:: Exercise description ::
Pick out each line of the material below that contains the string "area", and reproduce every such line in full.

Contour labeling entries
☆ ☆ ☆ ☆ ☆

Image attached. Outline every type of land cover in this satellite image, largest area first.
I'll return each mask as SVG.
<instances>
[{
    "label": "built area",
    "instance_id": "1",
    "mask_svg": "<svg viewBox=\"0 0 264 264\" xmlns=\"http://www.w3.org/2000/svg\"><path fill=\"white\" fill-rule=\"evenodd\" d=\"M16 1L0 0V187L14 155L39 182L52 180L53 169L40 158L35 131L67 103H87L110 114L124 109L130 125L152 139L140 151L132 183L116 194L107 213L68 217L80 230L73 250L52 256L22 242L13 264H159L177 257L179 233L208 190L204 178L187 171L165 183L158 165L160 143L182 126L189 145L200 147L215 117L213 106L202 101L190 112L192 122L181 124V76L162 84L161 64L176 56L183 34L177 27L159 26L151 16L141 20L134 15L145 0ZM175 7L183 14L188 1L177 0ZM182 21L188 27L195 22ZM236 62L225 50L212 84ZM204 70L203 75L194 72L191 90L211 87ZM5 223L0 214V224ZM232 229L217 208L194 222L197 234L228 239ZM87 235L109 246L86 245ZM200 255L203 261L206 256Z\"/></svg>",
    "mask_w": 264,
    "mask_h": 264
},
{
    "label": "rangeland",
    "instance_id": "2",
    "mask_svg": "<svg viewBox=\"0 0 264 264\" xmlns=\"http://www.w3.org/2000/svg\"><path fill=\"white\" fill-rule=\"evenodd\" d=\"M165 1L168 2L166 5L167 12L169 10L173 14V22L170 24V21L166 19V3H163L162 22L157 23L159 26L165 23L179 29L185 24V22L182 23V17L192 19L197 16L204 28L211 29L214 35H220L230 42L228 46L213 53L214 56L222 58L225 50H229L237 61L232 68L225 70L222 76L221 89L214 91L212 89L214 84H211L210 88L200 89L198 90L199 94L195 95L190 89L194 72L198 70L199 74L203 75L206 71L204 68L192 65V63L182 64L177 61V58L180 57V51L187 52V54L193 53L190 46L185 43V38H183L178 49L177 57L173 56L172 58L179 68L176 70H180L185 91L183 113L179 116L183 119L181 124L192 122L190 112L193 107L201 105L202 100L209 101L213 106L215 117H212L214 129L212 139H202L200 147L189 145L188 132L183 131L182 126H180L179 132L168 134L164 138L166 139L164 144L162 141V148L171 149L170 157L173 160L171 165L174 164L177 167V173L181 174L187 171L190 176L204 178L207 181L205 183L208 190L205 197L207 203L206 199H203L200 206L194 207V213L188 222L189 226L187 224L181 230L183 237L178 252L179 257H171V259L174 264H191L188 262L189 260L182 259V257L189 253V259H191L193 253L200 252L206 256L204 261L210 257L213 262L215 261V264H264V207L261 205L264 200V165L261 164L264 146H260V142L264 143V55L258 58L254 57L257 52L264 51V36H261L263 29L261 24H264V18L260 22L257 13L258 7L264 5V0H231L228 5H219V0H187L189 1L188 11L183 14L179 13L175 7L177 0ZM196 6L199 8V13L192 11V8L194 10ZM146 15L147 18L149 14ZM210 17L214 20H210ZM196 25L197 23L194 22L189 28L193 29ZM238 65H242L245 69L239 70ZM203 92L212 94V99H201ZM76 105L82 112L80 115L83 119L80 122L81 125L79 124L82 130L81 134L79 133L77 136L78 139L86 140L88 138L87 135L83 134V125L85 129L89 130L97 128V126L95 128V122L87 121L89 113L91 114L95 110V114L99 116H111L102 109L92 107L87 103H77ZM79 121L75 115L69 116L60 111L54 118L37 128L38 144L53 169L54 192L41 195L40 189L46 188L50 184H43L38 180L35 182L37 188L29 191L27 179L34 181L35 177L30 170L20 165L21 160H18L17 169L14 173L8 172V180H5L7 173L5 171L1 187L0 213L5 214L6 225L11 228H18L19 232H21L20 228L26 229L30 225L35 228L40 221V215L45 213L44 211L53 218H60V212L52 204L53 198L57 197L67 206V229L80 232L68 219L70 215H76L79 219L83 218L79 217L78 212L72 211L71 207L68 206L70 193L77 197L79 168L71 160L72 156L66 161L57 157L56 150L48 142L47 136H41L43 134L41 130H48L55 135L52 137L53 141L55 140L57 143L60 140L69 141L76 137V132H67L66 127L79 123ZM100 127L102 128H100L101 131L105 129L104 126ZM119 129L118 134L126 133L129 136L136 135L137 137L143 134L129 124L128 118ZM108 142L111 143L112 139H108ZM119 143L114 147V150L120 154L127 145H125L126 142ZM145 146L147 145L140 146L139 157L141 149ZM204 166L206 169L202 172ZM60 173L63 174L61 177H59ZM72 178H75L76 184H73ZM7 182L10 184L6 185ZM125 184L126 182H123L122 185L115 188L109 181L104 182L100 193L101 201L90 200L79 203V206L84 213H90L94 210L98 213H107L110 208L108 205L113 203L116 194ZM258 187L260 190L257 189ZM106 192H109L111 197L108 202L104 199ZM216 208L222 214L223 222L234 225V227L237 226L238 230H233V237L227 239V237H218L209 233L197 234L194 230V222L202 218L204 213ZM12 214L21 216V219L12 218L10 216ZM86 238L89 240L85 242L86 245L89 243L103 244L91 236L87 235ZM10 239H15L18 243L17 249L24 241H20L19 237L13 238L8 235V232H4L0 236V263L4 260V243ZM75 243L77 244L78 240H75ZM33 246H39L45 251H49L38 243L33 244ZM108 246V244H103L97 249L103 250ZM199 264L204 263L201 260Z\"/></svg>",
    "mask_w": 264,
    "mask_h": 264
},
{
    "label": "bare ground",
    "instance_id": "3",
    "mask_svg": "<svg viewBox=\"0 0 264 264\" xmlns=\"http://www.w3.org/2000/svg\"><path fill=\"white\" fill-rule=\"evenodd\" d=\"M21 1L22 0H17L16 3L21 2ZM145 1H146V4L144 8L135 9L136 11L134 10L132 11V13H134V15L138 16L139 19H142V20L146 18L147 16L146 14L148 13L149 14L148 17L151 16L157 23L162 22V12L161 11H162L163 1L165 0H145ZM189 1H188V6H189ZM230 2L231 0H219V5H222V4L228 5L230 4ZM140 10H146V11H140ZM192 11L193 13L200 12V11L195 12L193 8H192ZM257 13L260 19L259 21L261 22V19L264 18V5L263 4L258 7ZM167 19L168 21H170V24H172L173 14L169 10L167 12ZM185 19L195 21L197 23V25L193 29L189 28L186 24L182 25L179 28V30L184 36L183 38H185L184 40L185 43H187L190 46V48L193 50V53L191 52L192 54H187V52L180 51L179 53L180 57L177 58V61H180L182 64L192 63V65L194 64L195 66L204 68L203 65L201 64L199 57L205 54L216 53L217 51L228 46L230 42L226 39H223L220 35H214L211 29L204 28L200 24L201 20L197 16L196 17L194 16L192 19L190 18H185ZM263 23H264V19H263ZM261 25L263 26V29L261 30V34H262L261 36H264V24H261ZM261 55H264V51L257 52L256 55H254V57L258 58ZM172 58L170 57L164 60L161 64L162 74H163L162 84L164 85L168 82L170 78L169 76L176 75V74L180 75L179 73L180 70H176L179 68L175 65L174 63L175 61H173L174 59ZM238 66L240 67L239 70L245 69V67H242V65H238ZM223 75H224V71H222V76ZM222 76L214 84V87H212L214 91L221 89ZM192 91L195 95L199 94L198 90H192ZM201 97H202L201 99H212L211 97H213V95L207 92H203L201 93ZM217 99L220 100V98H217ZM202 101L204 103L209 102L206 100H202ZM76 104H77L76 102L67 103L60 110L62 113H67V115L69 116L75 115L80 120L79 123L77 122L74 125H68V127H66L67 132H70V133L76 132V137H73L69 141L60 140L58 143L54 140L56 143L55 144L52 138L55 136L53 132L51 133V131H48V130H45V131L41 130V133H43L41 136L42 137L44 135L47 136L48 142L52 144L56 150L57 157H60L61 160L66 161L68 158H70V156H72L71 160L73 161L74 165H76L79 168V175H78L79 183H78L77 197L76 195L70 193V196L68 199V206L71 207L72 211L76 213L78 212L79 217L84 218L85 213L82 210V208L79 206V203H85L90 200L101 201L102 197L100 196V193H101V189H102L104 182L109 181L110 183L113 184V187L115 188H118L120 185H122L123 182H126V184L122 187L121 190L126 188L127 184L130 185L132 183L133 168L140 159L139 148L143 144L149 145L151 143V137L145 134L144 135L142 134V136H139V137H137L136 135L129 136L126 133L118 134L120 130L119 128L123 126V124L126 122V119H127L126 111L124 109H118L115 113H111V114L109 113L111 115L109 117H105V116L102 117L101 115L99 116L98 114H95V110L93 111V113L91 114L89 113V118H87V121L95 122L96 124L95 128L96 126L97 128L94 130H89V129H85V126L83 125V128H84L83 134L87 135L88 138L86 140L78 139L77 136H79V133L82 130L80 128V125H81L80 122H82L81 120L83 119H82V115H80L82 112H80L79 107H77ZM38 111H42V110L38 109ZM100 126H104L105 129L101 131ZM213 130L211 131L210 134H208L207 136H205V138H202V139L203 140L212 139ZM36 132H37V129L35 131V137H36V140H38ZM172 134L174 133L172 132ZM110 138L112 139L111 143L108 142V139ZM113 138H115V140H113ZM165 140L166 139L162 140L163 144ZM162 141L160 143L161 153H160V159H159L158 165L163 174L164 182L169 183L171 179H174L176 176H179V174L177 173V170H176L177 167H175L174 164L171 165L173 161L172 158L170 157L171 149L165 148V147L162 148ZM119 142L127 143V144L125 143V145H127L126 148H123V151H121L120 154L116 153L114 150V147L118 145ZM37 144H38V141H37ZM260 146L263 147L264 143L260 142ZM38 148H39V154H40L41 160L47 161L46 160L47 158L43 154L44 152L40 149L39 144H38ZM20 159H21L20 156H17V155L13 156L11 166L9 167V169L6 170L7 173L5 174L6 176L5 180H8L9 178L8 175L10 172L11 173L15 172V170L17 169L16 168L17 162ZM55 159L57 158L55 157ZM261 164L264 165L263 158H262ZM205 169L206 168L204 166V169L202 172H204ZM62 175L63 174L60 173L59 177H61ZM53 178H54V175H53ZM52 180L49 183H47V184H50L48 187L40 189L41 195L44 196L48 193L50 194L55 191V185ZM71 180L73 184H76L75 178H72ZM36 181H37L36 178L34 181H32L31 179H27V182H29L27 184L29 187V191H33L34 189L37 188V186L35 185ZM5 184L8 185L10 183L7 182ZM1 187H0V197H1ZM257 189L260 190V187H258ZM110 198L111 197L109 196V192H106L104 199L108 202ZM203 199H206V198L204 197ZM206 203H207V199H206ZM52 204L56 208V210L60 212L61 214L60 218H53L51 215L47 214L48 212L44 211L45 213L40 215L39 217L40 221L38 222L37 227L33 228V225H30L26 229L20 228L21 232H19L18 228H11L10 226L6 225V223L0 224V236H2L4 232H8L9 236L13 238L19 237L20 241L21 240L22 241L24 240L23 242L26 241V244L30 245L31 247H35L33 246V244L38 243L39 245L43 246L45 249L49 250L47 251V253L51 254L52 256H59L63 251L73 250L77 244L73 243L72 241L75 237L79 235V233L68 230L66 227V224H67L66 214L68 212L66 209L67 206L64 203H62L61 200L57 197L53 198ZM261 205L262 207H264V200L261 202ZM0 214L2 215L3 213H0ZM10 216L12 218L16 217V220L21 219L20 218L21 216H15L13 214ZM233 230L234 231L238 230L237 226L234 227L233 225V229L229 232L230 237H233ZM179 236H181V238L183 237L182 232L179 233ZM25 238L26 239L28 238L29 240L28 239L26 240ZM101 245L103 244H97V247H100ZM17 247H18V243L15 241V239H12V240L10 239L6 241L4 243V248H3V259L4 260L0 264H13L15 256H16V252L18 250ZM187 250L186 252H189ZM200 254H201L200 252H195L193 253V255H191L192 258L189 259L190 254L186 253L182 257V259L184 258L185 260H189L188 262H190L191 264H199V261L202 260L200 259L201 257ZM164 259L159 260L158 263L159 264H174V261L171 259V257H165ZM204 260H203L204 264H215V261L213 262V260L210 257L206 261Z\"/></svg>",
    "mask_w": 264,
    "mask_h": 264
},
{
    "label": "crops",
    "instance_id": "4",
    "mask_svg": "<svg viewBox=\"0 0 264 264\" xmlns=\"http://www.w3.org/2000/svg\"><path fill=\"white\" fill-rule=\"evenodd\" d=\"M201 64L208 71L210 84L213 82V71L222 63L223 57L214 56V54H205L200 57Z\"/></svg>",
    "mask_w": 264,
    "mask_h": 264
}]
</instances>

☆ ☆ ☆ ☆ ☆

:: Result below ::
Image attached. Outline every type of land cover in this satellite image, largest area first.
    "label": "built area",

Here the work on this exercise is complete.